戦後に18番地にも増築をするが、西2条側の設えは16番地の勝玉堂の意匠を真似て一体化させたデザインであった。

父の圭司は昭和27(1952)年に北海道で2番目のダンスホール「坂本会館」を 開店するが、何度かの改装を終えた後に、店舗のファサード(建物正面の意匠)を、実際には2階建てのままなのに3階建ての様に見せるデザインに変更した。

つまり前面に見せかけの壁がある状態なのである。この壁の内側は巨大な空間の屋根裏であった。ここが我々子供たちの恰好の遊び場であった。

この屋根裏空間で鬼ごっこやら戦争ごっこをやって遊んだのである。

また、ダンスホールはちょっとした運動場であった。当時の小さい子供の身体感覚であるから広い体育館のように感じていたが、実際は現在の坂本ビルの6階大ホールの約75坪(250㎡)よりは狭くて、5階Bホールの約38坪(125㎡)よりは広かったのではないだろうかと思う。

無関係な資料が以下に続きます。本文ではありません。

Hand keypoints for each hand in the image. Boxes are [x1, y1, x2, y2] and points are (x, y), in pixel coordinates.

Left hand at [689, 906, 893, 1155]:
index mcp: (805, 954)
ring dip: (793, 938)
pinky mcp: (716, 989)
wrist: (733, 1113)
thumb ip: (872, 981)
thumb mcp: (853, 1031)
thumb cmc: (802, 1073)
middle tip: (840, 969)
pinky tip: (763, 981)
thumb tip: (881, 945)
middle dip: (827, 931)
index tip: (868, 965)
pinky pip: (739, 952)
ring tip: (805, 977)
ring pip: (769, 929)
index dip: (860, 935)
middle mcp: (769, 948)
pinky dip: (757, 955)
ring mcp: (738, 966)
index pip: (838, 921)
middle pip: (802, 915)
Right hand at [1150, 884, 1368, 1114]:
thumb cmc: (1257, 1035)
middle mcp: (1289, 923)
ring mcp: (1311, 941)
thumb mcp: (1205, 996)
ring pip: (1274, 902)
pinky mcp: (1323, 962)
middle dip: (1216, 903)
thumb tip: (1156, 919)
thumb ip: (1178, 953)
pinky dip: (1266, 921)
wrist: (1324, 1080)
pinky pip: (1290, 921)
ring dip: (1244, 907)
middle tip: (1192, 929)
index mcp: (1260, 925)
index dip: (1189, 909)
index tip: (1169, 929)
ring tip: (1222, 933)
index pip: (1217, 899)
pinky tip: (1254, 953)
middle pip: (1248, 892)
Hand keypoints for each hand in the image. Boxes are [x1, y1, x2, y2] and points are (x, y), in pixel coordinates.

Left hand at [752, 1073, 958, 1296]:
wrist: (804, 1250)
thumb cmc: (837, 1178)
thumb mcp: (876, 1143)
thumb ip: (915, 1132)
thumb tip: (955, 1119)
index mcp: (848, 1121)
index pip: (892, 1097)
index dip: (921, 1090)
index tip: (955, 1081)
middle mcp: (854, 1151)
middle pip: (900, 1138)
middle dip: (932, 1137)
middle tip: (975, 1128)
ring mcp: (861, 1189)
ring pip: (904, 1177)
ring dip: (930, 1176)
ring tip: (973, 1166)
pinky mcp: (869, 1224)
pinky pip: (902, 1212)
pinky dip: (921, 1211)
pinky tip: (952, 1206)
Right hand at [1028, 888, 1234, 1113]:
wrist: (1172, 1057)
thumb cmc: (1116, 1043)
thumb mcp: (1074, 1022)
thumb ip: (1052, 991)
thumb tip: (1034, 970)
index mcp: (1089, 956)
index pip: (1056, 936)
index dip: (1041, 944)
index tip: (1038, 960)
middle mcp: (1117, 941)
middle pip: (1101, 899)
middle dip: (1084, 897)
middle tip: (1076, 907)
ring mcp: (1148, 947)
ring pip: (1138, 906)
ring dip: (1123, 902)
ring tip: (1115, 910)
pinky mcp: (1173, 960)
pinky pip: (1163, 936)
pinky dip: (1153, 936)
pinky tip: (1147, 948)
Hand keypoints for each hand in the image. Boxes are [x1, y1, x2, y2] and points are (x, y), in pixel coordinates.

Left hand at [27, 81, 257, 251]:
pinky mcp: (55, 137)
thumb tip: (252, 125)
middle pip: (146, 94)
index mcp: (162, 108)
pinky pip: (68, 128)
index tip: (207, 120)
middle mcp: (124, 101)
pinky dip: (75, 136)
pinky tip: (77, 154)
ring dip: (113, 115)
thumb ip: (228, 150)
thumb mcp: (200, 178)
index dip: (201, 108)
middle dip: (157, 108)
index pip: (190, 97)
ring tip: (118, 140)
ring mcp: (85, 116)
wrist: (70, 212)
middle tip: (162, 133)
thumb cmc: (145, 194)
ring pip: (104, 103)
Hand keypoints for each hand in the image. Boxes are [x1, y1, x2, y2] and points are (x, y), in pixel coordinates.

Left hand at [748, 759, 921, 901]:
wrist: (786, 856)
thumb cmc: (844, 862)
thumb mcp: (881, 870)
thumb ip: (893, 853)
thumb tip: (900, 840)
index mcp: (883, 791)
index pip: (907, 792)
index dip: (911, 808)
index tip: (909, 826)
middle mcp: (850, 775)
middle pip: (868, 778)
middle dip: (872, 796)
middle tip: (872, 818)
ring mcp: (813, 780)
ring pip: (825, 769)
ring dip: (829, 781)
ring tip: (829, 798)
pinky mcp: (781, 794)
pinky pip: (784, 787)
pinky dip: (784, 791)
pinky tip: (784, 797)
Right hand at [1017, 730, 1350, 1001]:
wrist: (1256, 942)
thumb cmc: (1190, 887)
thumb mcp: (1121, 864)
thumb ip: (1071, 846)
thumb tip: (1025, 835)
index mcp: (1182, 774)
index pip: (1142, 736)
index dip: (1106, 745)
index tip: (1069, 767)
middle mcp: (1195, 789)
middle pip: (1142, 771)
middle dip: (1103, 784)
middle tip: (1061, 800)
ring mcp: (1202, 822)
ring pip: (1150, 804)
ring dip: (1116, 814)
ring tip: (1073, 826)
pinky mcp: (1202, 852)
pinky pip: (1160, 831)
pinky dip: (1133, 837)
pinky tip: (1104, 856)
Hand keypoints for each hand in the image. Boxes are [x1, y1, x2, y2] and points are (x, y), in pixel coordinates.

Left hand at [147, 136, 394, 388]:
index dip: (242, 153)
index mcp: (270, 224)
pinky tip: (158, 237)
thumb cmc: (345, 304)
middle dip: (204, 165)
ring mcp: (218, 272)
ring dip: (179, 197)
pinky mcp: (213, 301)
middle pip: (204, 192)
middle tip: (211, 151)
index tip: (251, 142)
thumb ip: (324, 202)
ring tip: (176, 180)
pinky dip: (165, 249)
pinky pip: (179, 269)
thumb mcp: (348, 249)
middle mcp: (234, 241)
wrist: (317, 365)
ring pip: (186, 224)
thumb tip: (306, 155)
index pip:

ステージ上には生バンド用の楽器のピアノ・ドラムセット・エレキギターなどが置いてあり、いつも楽器をイタズラして弾いたり叩いたりしていたものだ。もしも、昭和42年の火事で全焼していなければ、私はバンドを組んでグループサウンズの一員になっていたかもしれない・・・。

屋根裏には物干し台へと繋がる通路があって、この物干しから簡単に屋根の上に上がれたのである。この屋根の上も格好の遊び場であった。

また、隣の片山洋服店との壁を手と足を突っ張り棒にしながら登っていくことが出来た。私は小学6年生の卒業時の身長が133㎝でクラスで一番小さかったから、小学低学年の頃ならもっと小さいわけだが、その身体で手足で登っていけたのであるから、壁と壁との間は、かなり狭かったのであろうなぁ〜。

とにかく色々なルートで屋根の上に上がっては鬼ごっこなどをして遊んだのであった。

この屋根遊びの最大の難関は2軒隣のSさんのお母さんであった。S家は我が家とは違って、とても上品な家であった。

屋根の上に上がっている私と目と目が合うと、Sさんは電話の受話器を持って我が家に「お宅のお子さんが屋根に上っていて危ないですよ」と電話をしてくるのである。